Here’s a letter to a correspondent who is very sympathetic to the case for unilateral free trade:

Mr. Chris G_____

Mr. G_____:

Thanks for your e-mail.

You’re absolutely correct that we Americans would be best served if our government ignored other governments’ trade restrictions and left us free to trade as each of us chooses. And so you’re also correct to reject the common refrain from your friends and acquaintances that tariffs in other countries make tariffs in the U.S. advisable. Just yesterday I offered to another correspondent this explanation as to why.

I add here an additional point. The assertion that tariffs abroad ‘require’ tariffs in the U.S. typically springs from the faulty presumption that the benefits of trade are in the amounts that we export while imports are a cost of trade. If maximizing the amounts that we export relative to the amounts that we import were, contrary to fact, the ultimate purpose of trade, then retaliatory tariffs might be economically justified. But because in reality the ultimate purpose of trade – as of economic activity generally – is to enable us to increase through consumption our standard of living as much as possible, using tariffs to restrict the amounts that we are able to consume makes no sense whatsoever.

▶ [EXERCISE SET]:
(1) What does the free-trade letter call the ultimate purpose of trade?
(2) Please copy everything in the free-trade letter from "Here’s a letter" down to "explanation as to why.", substituting "reader" for "correspondent".
(3) Pick up the free-trade letter after its last sentence and write the next few sentences.

▶ [RAW DATA]:
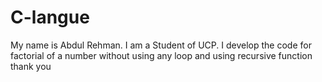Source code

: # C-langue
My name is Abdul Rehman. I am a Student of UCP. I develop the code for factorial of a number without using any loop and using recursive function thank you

▶ [EXERCISE RESPONSES]:
(1) To enable us to increase through consumption our standard of living as much as possible.

(2)
Here’s a letter to a reader who is very sympathetic to the case for unilateral free trade:

Mr. Chris G_____

Mr. G_____:

Thanks for your e-mail.

You’re absolutely correct that we Americans would be best served if our government ignored other governments’ trade restrictions and left us free to trade as each of us chooses. And so you’re also correct to reject the common refrain from your friends and acquaintances that tariffs in other countries make tariffs in the U.S. advisable. Just yesterday I offered to another reader this explanation as to why.

(3)
Finally, you say that some of your friends justify tariffs because they worry that foreigners “can just keep our money, or spend it in other countries.” As you suspect, this worry is silly. First, if foreigners were so foolish as to just keep dollars, that’d be especially wonderful for us, for we’d get from foreigners lots of valuable goods and services in exchange for very cheap pieces of paper smeared with green ink. Unfortunately for us, foreigners aren’t foolish in this way.

Second, it’s true that foreigners can spend dollars “in other countries,” but this fact doesn’t mean that those dollars don’t eventually return to the U.S. Your friends should ask themselves why people in those other countries willingly accept dollars in exchange for whatever it is they sell. The answer is that those people accept dollars for the same reason that your friends accept dollars – namely, because the dollars they accept can eventually be spent or invested in the U.S. And so the dollars that your friends worry will remain abroad do indeed return to the U.S., either as demand for American exports or as funds invested in the U.S. Imposing trade restraints on American consumers is not necessary to draw dollars back to America.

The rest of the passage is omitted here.